▶ [What to do] Both the line containing "pinky tip: (138, 260)" and the line containing "ring pip: (197, 247)" belong to the span. Output exactly that span from the listing below, and nothing outside it.

────

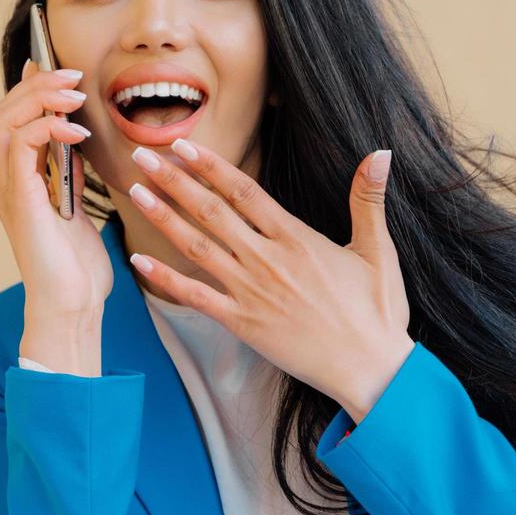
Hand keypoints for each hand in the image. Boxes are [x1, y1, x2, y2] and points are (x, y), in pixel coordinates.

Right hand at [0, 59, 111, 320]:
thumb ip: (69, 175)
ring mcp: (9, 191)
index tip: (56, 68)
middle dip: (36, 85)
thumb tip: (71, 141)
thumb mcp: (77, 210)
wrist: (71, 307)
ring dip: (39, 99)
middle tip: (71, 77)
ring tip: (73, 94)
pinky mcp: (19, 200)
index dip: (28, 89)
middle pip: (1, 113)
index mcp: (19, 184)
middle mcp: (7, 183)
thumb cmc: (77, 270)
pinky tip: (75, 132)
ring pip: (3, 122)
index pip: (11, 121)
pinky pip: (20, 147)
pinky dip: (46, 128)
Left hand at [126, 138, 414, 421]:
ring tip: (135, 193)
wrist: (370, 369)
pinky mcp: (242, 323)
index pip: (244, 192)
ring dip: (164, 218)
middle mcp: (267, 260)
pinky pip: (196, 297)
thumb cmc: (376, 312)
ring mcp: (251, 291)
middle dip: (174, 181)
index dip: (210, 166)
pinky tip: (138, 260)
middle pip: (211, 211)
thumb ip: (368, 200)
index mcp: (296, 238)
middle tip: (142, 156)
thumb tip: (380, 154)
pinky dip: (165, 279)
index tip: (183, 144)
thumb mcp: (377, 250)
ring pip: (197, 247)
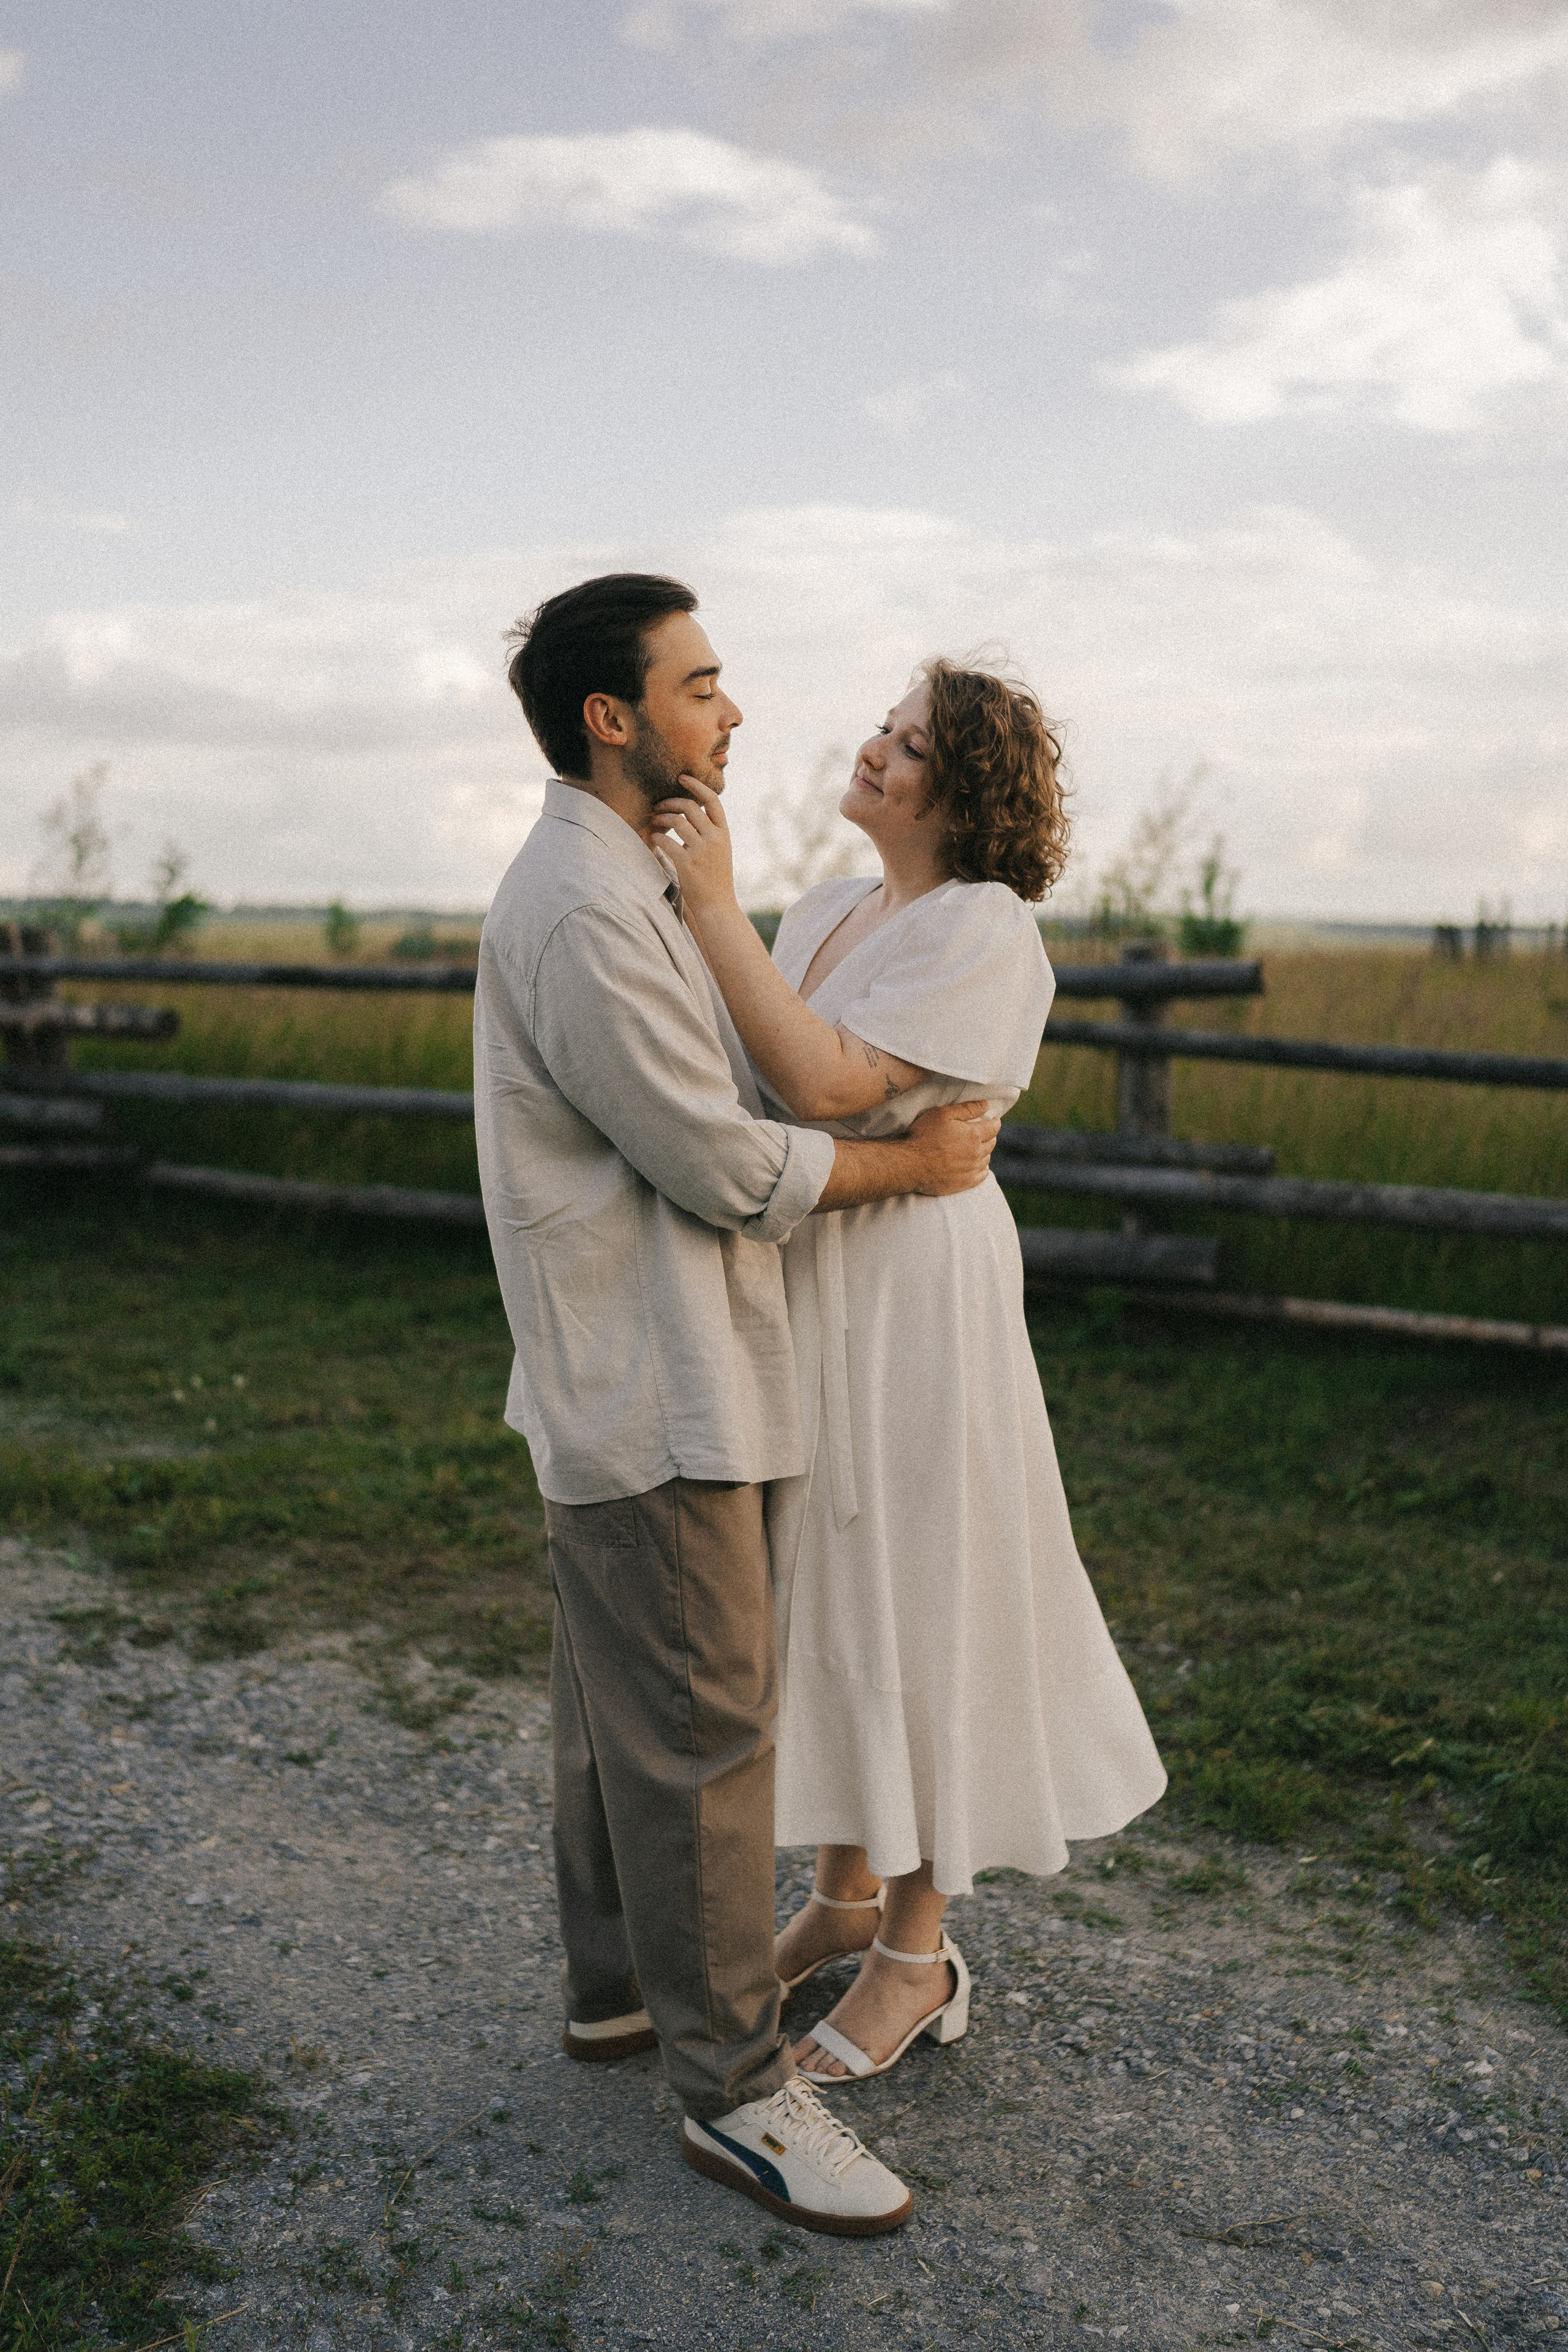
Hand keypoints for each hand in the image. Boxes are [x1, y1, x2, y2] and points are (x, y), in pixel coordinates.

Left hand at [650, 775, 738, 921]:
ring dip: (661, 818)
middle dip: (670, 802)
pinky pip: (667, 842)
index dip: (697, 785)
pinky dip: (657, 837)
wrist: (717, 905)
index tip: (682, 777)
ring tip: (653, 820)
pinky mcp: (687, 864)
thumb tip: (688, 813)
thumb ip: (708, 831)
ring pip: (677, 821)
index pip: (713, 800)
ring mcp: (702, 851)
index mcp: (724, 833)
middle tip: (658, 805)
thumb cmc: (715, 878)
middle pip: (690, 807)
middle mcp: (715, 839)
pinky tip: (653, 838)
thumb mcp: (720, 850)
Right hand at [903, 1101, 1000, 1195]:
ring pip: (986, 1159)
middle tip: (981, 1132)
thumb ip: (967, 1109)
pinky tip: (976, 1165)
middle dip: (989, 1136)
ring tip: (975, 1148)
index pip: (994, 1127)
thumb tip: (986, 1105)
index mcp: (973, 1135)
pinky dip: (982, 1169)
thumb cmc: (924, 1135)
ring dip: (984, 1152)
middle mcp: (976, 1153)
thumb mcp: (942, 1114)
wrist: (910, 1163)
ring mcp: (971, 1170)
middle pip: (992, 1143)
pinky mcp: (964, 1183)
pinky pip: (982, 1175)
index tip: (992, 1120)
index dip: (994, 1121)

────

▶ [Answer to this exercise]
pinky tip: (138, 260)
middle pip: (211, 211)
thumb ip: (368, 200)
index mcp: (296, 238)
middle tip: (142, 156)
thumb tip: (380, 154)
pinky dip: (165, 279)
index tip: (183, 144)
thumb mcp: (377, 250)
ring pip: (197, 247)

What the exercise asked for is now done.